Problem to solve
Word for word, repeat each of the records below.

[Records from a dataset]

=-=-=-=-=

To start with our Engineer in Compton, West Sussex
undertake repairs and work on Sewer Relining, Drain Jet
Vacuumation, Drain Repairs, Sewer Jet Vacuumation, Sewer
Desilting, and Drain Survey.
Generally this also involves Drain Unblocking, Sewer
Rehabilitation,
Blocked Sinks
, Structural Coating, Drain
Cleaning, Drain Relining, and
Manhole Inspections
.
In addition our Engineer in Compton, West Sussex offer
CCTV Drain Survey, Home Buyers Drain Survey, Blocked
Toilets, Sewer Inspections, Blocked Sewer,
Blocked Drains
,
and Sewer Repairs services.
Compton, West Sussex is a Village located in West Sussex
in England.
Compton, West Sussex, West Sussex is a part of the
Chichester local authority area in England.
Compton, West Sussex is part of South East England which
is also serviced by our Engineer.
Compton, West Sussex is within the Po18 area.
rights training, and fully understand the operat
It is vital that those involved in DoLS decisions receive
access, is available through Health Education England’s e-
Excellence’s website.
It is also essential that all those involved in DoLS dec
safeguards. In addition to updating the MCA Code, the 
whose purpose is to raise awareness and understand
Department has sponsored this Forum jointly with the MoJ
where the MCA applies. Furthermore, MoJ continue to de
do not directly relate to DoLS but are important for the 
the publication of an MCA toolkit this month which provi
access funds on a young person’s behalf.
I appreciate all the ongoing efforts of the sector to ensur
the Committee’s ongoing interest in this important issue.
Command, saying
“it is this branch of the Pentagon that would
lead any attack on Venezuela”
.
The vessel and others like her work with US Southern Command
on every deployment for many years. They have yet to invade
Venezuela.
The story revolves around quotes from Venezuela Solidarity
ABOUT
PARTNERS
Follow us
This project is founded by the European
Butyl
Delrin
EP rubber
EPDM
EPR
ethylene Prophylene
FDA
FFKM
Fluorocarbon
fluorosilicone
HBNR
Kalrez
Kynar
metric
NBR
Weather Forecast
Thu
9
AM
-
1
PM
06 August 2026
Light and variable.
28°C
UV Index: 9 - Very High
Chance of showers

=-=-=-=-=

Response box
To start with our Engineer in Compton, West Sussex
undertake repairs and work on Sewer Relining, Drain Jet
Vacuumation, Drain Repairs, Sewer Jet Vacuumation, Sewer
Desilting, and Drain Survey.
Generally this also involves Drain Unblocking, Sewer
Rehabilitation,
Blocked Sinks
, Structural Coating, Drain
Cleaning, Drain Relining, and
Manhole Inspections
.
In addition our Engineer in Compton, West Sussex offer
CCTV Drain Survey, Home Buyers Drain Survey, Blocked
Toilets, Sewer Inspections, Blocked Sewer,
Blocked Drains
,
and Sewer Repairs services.
Compton, West Sussex is a Village located in West Sussex
in England.
Compton, West Sussex, West Sussex is a part of the
Chichester local authority area in England.
Compton, West Sussex is part of South East England which
is also serviced by our Engineer.
Compton, West Sussex is within the Po18 area.
rights training, and fully understand the operat
It is vital that those involved in DoLS decisions receive
access, is available through Health Education England’s e-
Excellence’s website.
It is also essential that all those involved in DoLS dec
safeguards. In addition to updating the MCA Code, the 
whose purpose is to raise awareness and understand
Department has sponsored this Forum jointly with the MoJ
where the MCA applies. Furthermore, MoJ continue to de
do not directly relate to DoLS but are important for the 
the publication of an MCA toolkit this month which provi
access funds on a young person’s behalf.
I appreciate all the ongoing efforts of the sector to ensur
the Committee’s ongoing interest in this important issue.
Command, saying
“it is this branch of the Pentagon that would
lead any attack on Venezuela”
.
The vessel and others like her work with US Southern Command
on every deployment for many years. They have yet to invade
Venezuela.
The story revolves around quotes from Venezuela Solidarity
ABOUT
PARTNERS
Follow us
This project is founded by the European
Butyl
Delrin
EP rubber
EPDM
EPR
ethylene Prophylene
FDA
FFKM
Fluorocarbon
fluorosilicone
HBNR
Kalrez
Kynar
metric
NBR
Weather Forecast
Thu
9
AM
-
1
PM
06 August 2026
Light and variable.
28°C
UV Index: 9 - Very High
Chance of showers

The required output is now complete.